Understanding the behavior of file paths

When working with data in your Lakehouse using a Fabric notebook, you can reference files in two primary ways:

  • Relative Path: This method is the easiest and most common method. When you drag and drop a file from the Lakehouse explorer into a notebook cell, it uses a relative path that points to the file within your current Lakehouse. This format works without any more configuration.

    Example: Files/people.csv

    Spark code: df = spark.read.format("csv").option("header", "true").load("Files/people.csv")

  • Fully qualified path (absolute path): This path provides the complete location of the file, including the workspace and Lakehouse names. The Spark session's default configuration isn't set up to resolve these paths, which can cause a socket timeout exception when trying to access data.

    Example (throws a socket timeout error): abfss://your_workspace@onelake.dfs.fabric.microsoft.com/your_lakehouse**.Lakehouse/Files/people.csv

To read files using a fully qualified path, especially when connecting to a Lakehouse in another workspace, you must use a different URI format.

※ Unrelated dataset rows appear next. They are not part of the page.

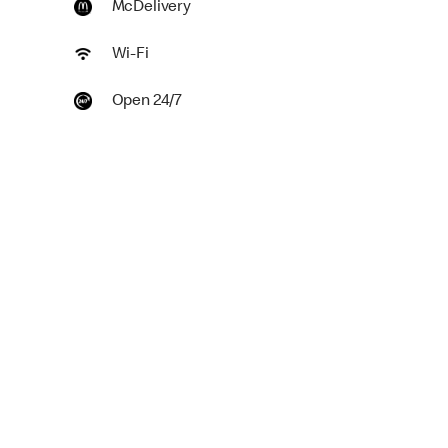
McDelivery
Wi-Fi
Open 24/7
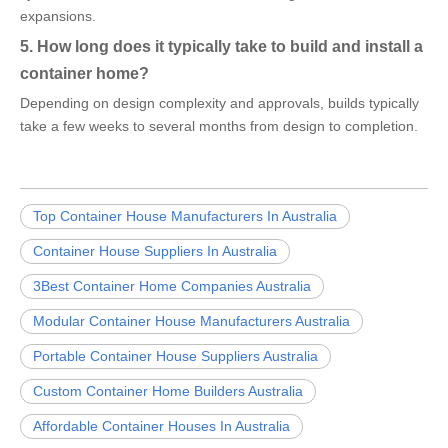
expansions.
5. How long does it typically take to build and install a
container home?
Depending on design complexity and approvals, builds typically
take a few weeks to several months from design to completion.
Top Container House Manufacturers In Australia
Container House Suppliers In Australia
3Best Container Home Companies Australia
Modular Container House Manufacturers Australia
Portable Container House Suppliers Australia
Custom Container Home Builders Australia
Affordable Container Houses In Australia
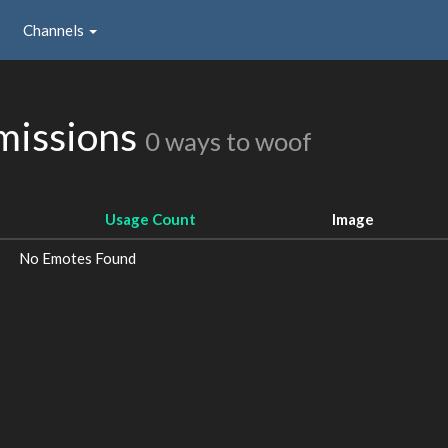
Channels
missions
0 ways to woof
Usage Count
Image
No Emotes Found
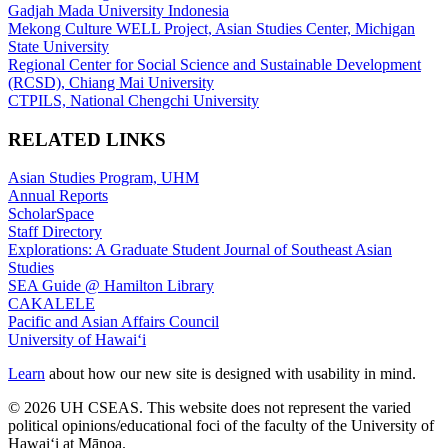
Gadjah Mada University Indonesia
Mekong Culture WELL Project, Asian Studies Center, Michigan
State University
Regional Center for Social Science and Sustainable Development
(RCSD), Chiang Mai University
CTPILS, National Chengchi University
RELATED LINKS
Asian Studies Program, UHM
Annual Reports
ScholarSpace
Staff Directory
Explorations: A Graduate Student Journal of Southeast Asian
Studies
SEA Guide @ Hamilton Library
CAKALELE
Pacific and Asian Affairs Council
University of Hawaiʻi
Learn
about how our new site is designed with usability in mind.
© 2026 UH CSEAS. This website does not represent the varied
political opinions/educational foci of the faculty of the University of
Hawaiʻi at Mānoa.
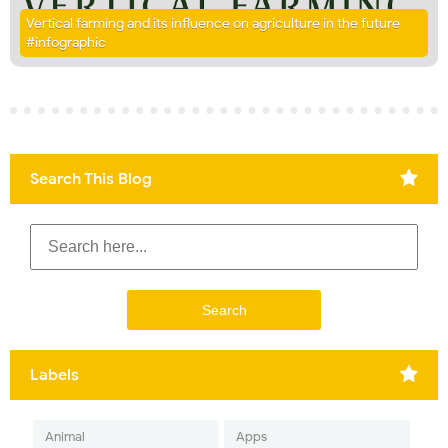
Vertical farming and its influence on agriculture in the future
#infographic
Search This Blog
Labels
Animal
Apps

This format uses the Workspace ID and Lakehouse ID instead of their display names. This ensures the Spark session can correctly resolve the path and access the data.

  • Correct URI format: abfss://your_workspace_id@onelake.dfs.fabric.microsoft.com/your_lakehouse_id/Files/people.csv

How to Find Your Workspace and Lakehouse IDs

You can find these unique identifiers in the URL of your Fabric workspace and Lakehouse.

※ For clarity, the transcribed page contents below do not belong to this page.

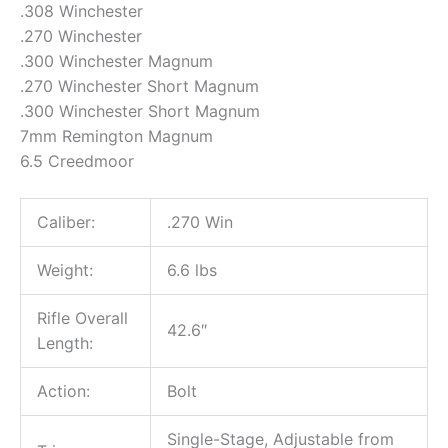
.308 Winchester
.270 Winchester
.300 Winchester Magnum
.270 Winchester Short Magnum
.300 Winchester Short Magnum
7mm Remington Magnum
6.5 Creedmoor
Caliber:
.270 Win
Weight:
6.6 lbs
Rifle Overall
42.6″
Length:
Action:
Bolt
Single-Stage, Adjustable from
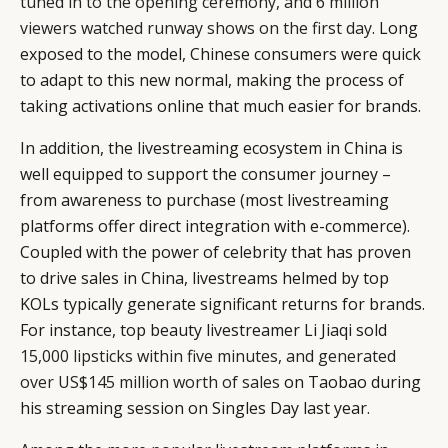
tuned in to the opening ceremony, and 6 million
viewers watched runway shows on the first day
. Long
exposed to the model, Chinese consumers were quick
to adapt to this new normal, making the process of
taking activations online that much easier for brands.
In addition, the livestreaming ecosystem in China is
well equipped to support the consumer journey –
from awareness to purchase (most livestreaming
platforms offer direct integration with e-commerce).
Coupled with the power of celebrity that has proven
to drive sales in China, livestreams helmed by top
KOLs typically generate significant returns for brands.
For instance, top beauty livestreamer Li Jiaqi sold
15,000 lipsticks within five minutes, and generated
over US$145 million worth of sales
on Taobao during
his streaming session on Singles Day last year.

  • Workspace ID: The GUID that appears after /groups/ in the URL.

  • Lakehouse ID: The GUID that appears after /lakehouses/ in the URL.

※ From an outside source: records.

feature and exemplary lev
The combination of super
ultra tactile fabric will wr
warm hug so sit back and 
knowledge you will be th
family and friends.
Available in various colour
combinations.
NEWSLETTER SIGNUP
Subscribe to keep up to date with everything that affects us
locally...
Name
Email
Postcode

Example: If your URL is https://app.fabric.microsoft.com/groups/**4c8efb42-7d2a-4a87-b1b1-e7e98bea053d**/lakehouses/**5a0ffa3d-80b9-49ce-acd2-2c9302cce6b8**/...

Correct Spark code:

Python

df = spark.read.format("csv").option("header", "true").load("abfss://4c8efb42-7d2a-4a87-b1b1-e7e98bea053d@onelake.dfs.fabric.microsoft.com/5a0ffa3d-80b9-49ce-acd2-2c9302cce6b8/Files/people.csv")

Note

Use this same approach when you need to access data in a different workspace.